A01 – Solid Solution Effects on the Slip System Selection and Dislocation Activity

PIs: Stefanie Sandlöbes-Haut (IMM), Dierk Raabe (MPIE)

SFB researcher: Wassilios Delis (IMM)

Main goal of project A01 is the investigation of one- and two-dimensional defect phases, such as dislocations and stacking-faults, in lean alloyed Mg-Al-Ca wrought alloys with respect to their local chemistry and structure and their effect on the mechanical properties.

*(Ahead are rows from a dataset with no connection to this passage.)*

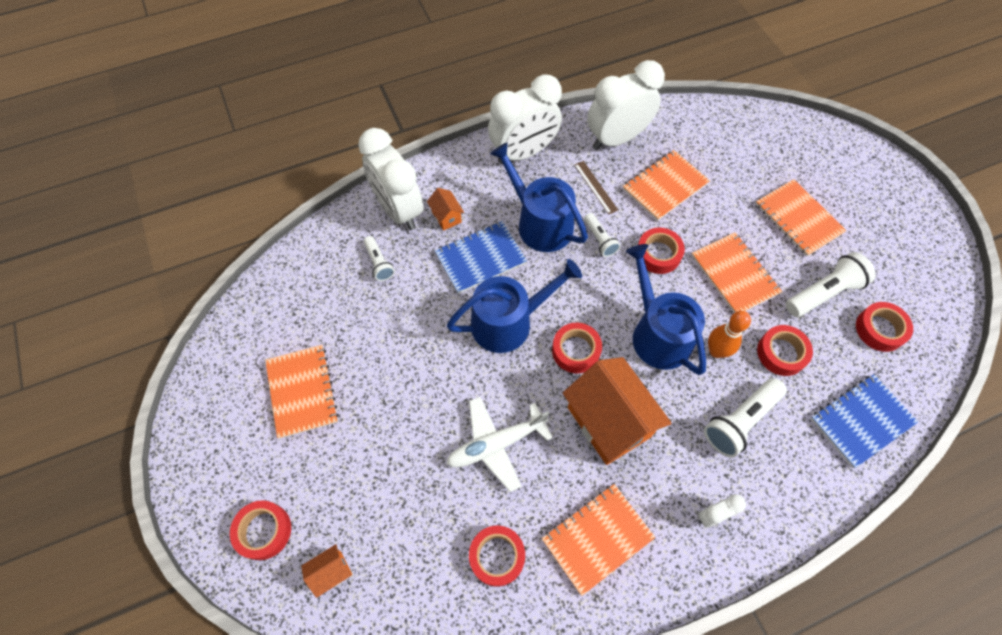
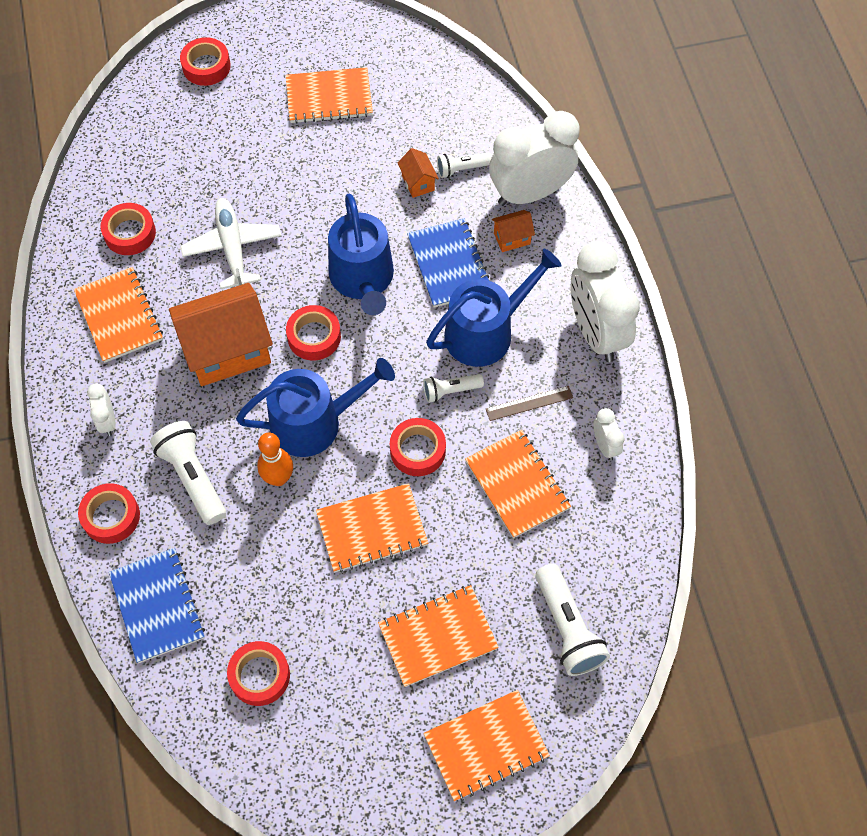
camera: 100 degrees right, 0 degrees up
(331, 572) = (157, 112): orange house -> orange house (418, 183)
(616, 138) = (605, 446): white clock -> white clock, size x0.44
(781, 353) = (258, 548): red tape -> red tape (111, 516)
(823, 293) = (324, 627): white flashlight -> white flashlight (567, 628)
(859, 180) = (486, 746): none -> orange notebook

For this purpose, seven different ternary Mg-Al-Ca alloys, one Mg-Ca alloy and one Mg-Al alloy in the solid solution regime were synthesised in project S. A first screening of the mechanical properties by tensile and compression loading was performed to detect property changes indicating a change of defect phases. A parallel screening approach using combinatorial thin films from project B02 was performed by nanomechanical testing. These tests reveal that indeed only for the ternary alloys a significant increase in ductility is observed. Further, the microstructures were evaluated to measure grain sizes, textures and analyse if precipitations occur. It can be seen that Ca leads to a decrease of the grain size and all alloys within or near the solubility limit are solid solutions. The two crucial deformation-controlling mechanisms, the activation of slip systems and the present textures were investigated. The first, by slip line analysis and the latter by XRD. The slip line analysis shows an increased activation of non-basal <c+a> slip with increasing amount Al. The texture is weakened by Ca with respect to the amount of solute atoms and their solubility.

In addition, the texture development during cold rolling was investigated to get insights into the activated deformation systems.

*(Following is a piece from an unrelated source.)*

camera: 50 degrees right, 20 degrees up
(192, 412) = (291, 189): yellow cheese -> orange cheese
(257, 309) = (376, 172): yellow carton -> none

Based on the results of the slip line analysis and the texture evolution, micropillar compression was performed to calculate the critical resolved shear stresses (CRSS). The basal CRSS shows a dependency to the Al:Ca-ratio. Here, TEM investigations were conducted to identify the activated slip systems stacking faults and visualise the present defect phases in this controlled deformation state. High amounts of both non-basal dislocations and stacking faults are present, especially in the vicinity of grain and twin boundaries.

APT in cooperation with project B03 is used to look deeper at slip lines and their chemistry and HR(S)TEM in project A03 is used to resolve the defect phase structure at the atomic scale.

Finally, the results are connected to describe the deformation mechanisms and ductility descriptors.